Selected passage -
The Aorta and Vascular Program at Children’s Healthcare of Atlanta Cardiology follows children and young adults with blood vessel diseases, which can involve vessels that are too large, too small or twisted. The program helps coordinate multidisciplinary patient care to meet the varied healthcare needs experienced by patients with blood vessel diseases such as Loeys-Dietz, Turner and Marfan syndromes.
Director of the Aorta and Vascular Program Glen Iannucci, MD, said his team offers close monitoring, medical management, educational support and surgical intervention, if needed. They also facilitate multidisciplinary coordination of care with genetics, ophthalmology, orthopedics and pulmonary physicians. The program consists of three pediatric cardiologists, including Dr. Denver Sallee, who has additional expertise in cardiac imaging, and Dr. Stephanie Wechsler, who is dual-boarded in genetics and pediatric cardiology. Two genetic counselors, Erin Demo and Linda Knight, and nurse practitioner Heather Jordan round out the team providing excellent patient care and coordination.
Patients with Marfan syndrome, which occurs in 1 out of 5,000 people, are treated in the Aorta and Vascular Program since the condition has high rates of cardiac involvement. Kids with Marfan syndrome are typically tall in stature with long, slender fingers, chest wall deformities and scoliosis. Children’s has one of the largest and oldest programs in the Southeast that has been continually recognized by the Marfan Foundation.
The team also takes care of patients with bicuspid aortic valve disease those who have had aortic surgery, among other types of conditions and diagnoses.

Given records -
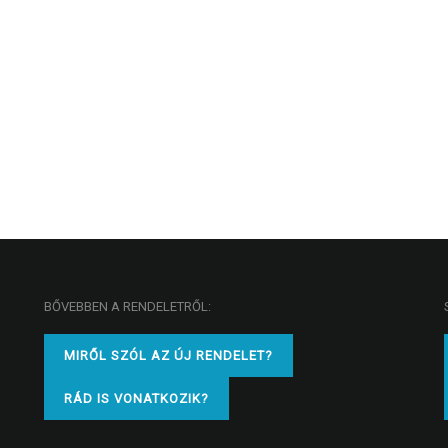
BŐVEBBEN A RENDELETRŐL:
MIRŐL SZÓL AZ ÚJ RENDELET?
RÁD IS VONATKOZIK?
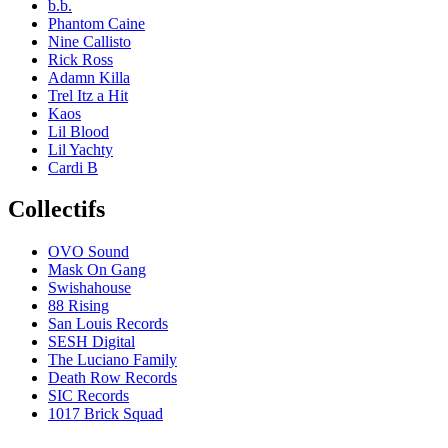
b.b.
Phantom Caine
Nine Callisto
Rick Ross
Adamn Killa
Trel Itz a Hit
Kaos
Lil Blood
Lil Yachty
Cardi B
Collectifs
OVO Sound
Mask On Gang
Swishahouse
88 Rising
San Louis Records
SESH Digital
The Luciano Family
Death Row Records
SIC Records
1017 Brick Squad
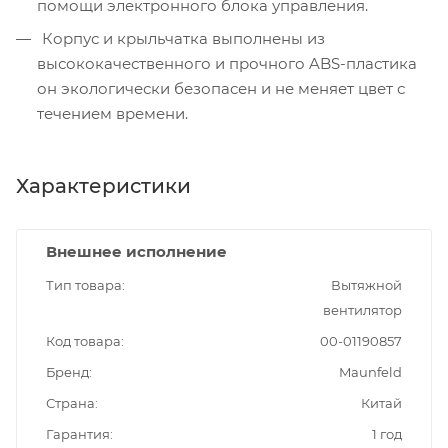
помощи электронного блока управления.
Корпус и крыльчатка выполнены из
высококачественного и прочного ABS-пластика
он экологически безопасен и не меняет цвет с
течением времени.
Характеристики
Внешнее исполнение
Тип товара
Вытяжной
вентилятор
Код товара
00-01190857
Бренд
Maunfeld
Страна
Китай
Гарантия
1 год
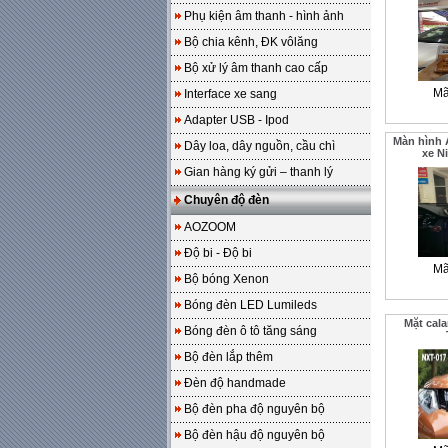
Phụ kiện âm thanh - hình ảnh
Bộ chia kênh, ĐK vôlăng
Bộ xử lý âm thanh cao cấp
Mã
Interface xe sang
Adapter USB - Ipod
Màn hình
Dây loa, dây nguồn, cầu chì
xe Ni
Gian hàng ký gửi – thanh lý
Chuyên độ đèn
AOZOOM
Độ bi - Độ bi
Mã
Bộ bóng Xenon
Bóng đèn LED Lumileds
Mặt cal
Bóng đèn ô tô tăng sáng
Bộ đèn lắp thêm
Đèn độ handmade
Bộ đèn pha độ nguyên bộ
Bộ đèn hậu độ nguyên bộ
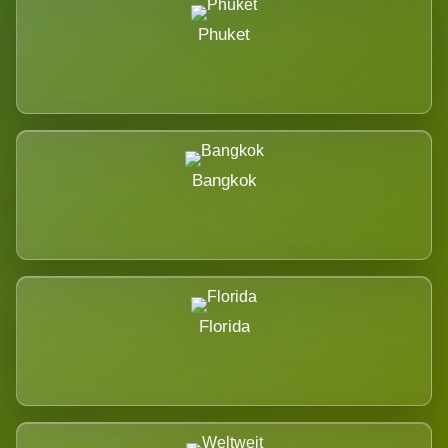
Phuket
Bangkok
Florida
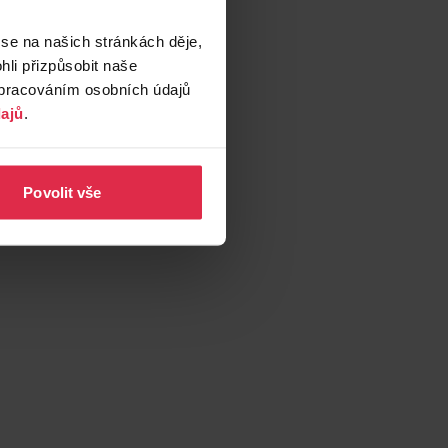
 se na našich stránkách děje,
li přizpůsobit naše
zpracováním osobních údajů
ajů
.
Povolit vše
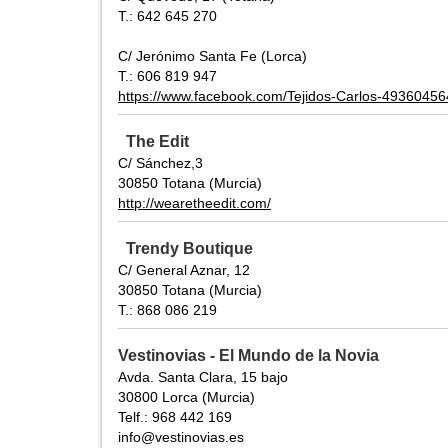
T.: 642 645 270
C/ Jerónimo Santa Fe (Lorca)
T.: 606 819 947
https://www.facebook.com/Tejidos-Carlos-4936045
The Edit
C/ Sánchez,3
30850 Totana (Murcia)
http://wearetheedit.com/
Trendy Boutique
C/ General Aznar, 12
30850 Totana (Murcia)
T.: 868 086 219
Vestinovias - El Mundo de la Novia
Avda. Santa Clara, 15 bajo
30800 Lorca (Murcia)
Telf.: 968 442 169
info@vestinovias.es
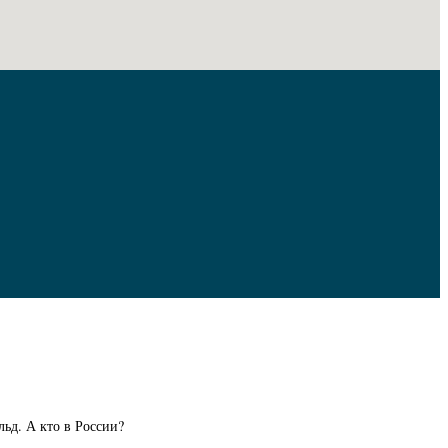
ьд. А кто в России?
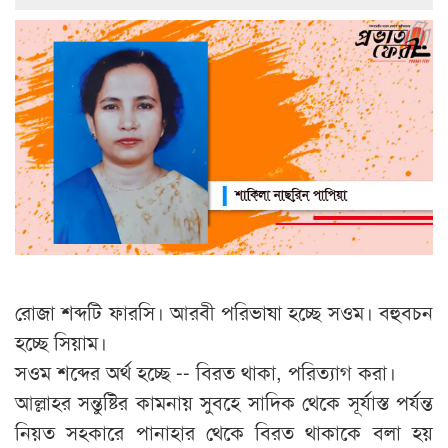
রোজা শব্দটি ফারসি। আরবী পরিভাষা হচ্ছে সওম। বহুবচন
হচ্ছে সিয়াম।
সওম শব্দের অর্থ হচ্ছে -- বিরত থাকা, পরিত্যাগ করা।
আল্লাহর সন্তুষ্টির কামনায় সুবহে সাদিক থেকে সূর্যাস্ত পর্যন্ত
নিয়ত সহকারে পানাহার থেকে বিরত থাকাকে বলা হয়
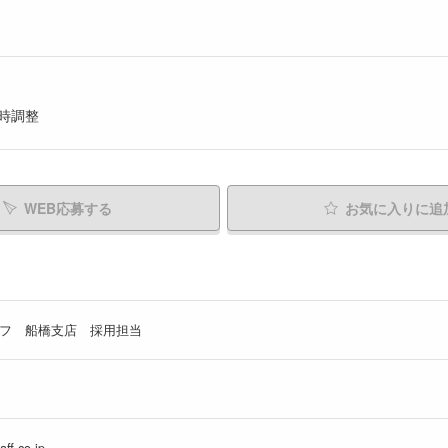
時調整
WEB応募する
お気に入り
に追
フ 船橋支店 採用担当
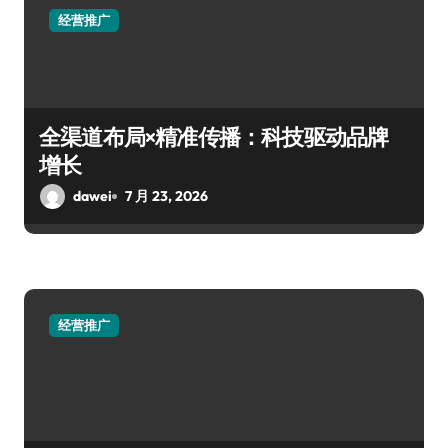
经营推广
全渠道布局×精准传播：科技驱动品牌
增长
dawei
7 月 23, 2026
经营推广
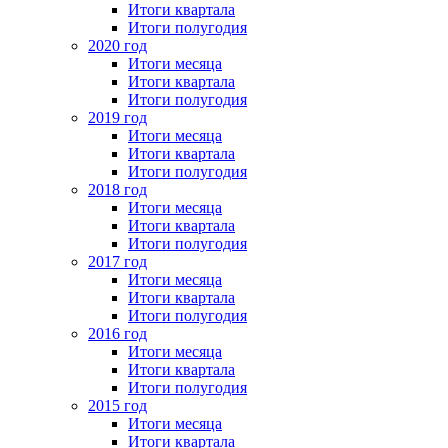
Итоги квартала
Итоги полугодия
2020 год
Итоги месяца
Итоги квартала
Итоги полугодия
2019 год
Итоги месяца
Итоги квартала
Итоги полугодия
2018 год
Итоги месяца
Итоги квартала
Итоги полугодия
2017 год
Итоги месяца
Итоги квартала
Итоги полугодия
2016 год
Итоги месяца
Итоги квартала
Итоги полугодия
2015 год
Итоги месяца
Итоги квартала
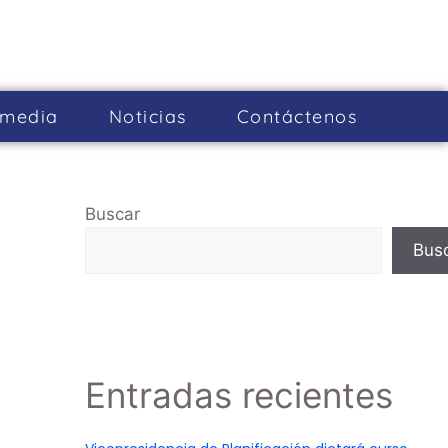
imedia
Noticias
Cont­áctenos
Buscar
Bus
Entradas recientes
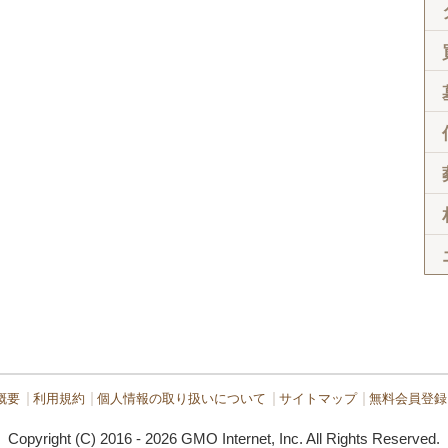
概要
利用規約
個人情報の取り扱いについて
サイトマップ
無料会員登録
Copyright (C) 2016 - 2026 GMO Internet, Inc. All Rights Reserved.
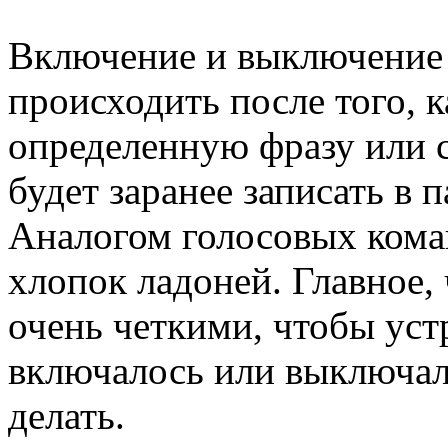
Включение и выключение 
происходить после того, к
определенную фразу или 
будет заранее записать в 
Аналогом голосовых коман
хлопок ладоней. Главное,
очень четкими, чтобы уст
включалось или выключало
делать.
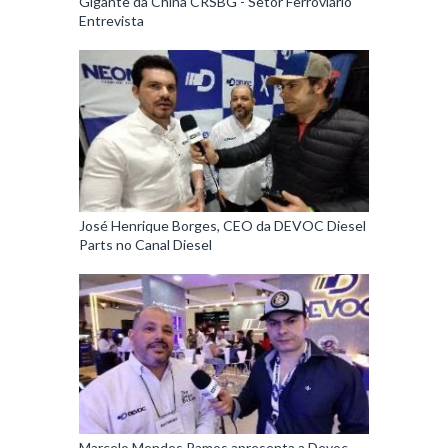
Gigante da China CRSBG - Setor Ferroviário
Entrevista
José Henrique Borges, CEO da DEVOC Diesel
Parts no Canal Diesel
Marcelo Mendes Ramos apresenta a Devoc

Check your understanding -
[1] Reproduce the passage about the Aorta and Vascular Program from "The Aorta and Vascular Program at" up to and including "and Marfan syndromes.".
[2] Continue the passage about the Aorta and Vascular Program, starting after its last sentence.
The rows are separate material, unrelated to the passage about the Aorta and Vascular Program.

Responses per task -
[1]
The Aorta and Vascular Program at Children’s Healthcare of Atlanta Cardiology follows children and young adults with blood vessel diseases, which can involve vessels that are too large, too small or twisted. The program helps coordinate multidisciplinary patient care to meet the varied healthcare needs experienced by patients with blood vessel diseases such as Loeys-Dietz, Turner and Marfan syndromes.

[2]
“The good news in the current era is that for those we do diagnose, these conditions are treatable, and the rates of positive outcomes are good throughout childhood,” Dr. Iannucci said. “We also refer families to other specialists as needed to perform surveillance imaging and track problems before the patient presents with significant symptoms.”
Many of the conditions treated in the Aorta and Vascular Program are heritable, meaning that they can be passed on from parent to child. The program’s genetic counselors can determine if screening of parents or siblings is warranted and facilitate genetic testing if needed. A genetic counselor can help families understand the treatment options, risks and implications of a heritable aortic condition.
“We typically have more than 700 patient encounters each year, and our program has continued to grow since its 2012 inception,” Dr. Iannucci said. “For conditions that may need surgery, our aortic surgery program has excellent outcomes that we share with the community on our website to aid in transparency when selecting a surgical program.”
Iannucci said the Aorta and Vascular program’s team is actively involved in the aortic disease community, and they have served as medical chairs for The Marfan Foundation’s Walk for Victory in Atlanta since its inception. They also help facilitate the foundation’s Camp Victory and contribute to aortic disease research.